Wednesday, September 14, 2016


So twice now my friend The Viking has commented how athletic he feels me to be.

This sounds extremely odd to me, considering the fact that I have never considered myself to be very athletic at all - frankly, after the obligatory small school sports in 6th - 8th grade and one season of soccer, I have done nothing formally athletic in 25 years.  One good thing about moving, I suppose - now I run, practice Iai, lift and throw heavy things, and do obstacle courses.

Which got me thinking (as it often does):  why would he say that?

Most of my friends that throw are far stronger and better at it than I am.  I would, in fact, consider them to be classic athletes.  Certainly not the guy that seems to have neither speed nor strength.

But as I thought about it, I realized that perhaps in at least one area, I am a generalist.

My friends, for the most part - especially in Highland Athletics - are by and large lifters and former college athletes of the hurling type.  Running - or really any kind of cardio - is to them almost anathema.  The fact that I run at all is a matter of wonder and good natured kidding to them.

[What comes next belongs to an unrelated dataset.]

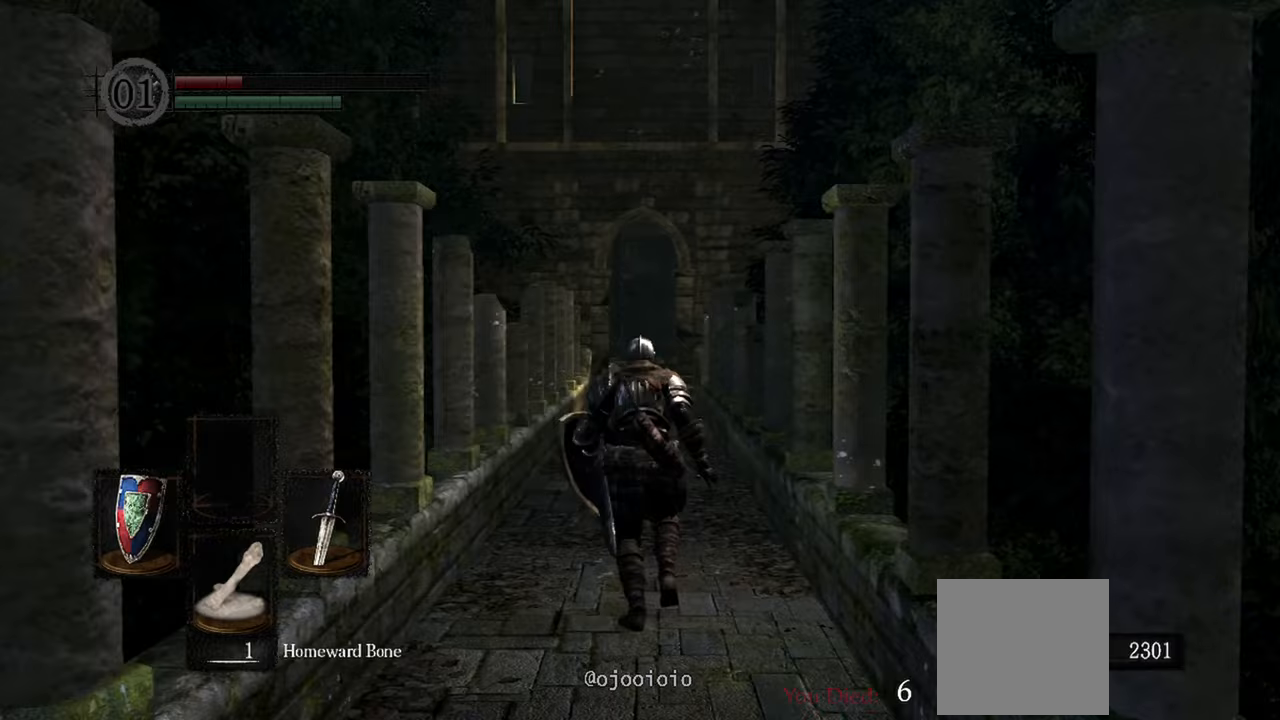
{"buttons": [], "left_stick": "up", "right_stick": "center", "events": []}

I am not be able to out-sprint them (note lack of speed comment above) but I believe I could out-endure them.

The dangers of monoculture, of course.  If I become an expert in one thing I cannot do other things very well.

But then I got to thinking about other friends I have, runners or bikers.  By and large, they have the same sort of unconscious thought:  they do their sport and really do not practice aspects of others.  Although in different arenas, they have the same issue.

I am not sure what I am really thinking of here.  Other than the fact that perhaps we need to reconsider what we mean by athleticism:  is it being good at one thing (specialist) or is it being okay at a number of things (generalist)?

Which turns, I suppose, on why you are being an athlete in the first place.


PeteForester1 said...

The military specializes; so did Jesus Christ! Truthfully; no one can be good at everything. If you try, you end up being a "Jack of all trades; master of none." That being said, a little cross-training never hurt anyone! I was big into cycling when I was younger. After a while, my knees started to hurt. Turns out the muscles I used for cycling were pulling the tendons around my kneecap to one side. The answer; do some walking! The pain went away!

Toirdhealbheach Beucail said...

Right? I guess that is kind of the point Pete: we benefit by being more broadly based. Or, as Robert Heinlein put it, "Specialization is for insects".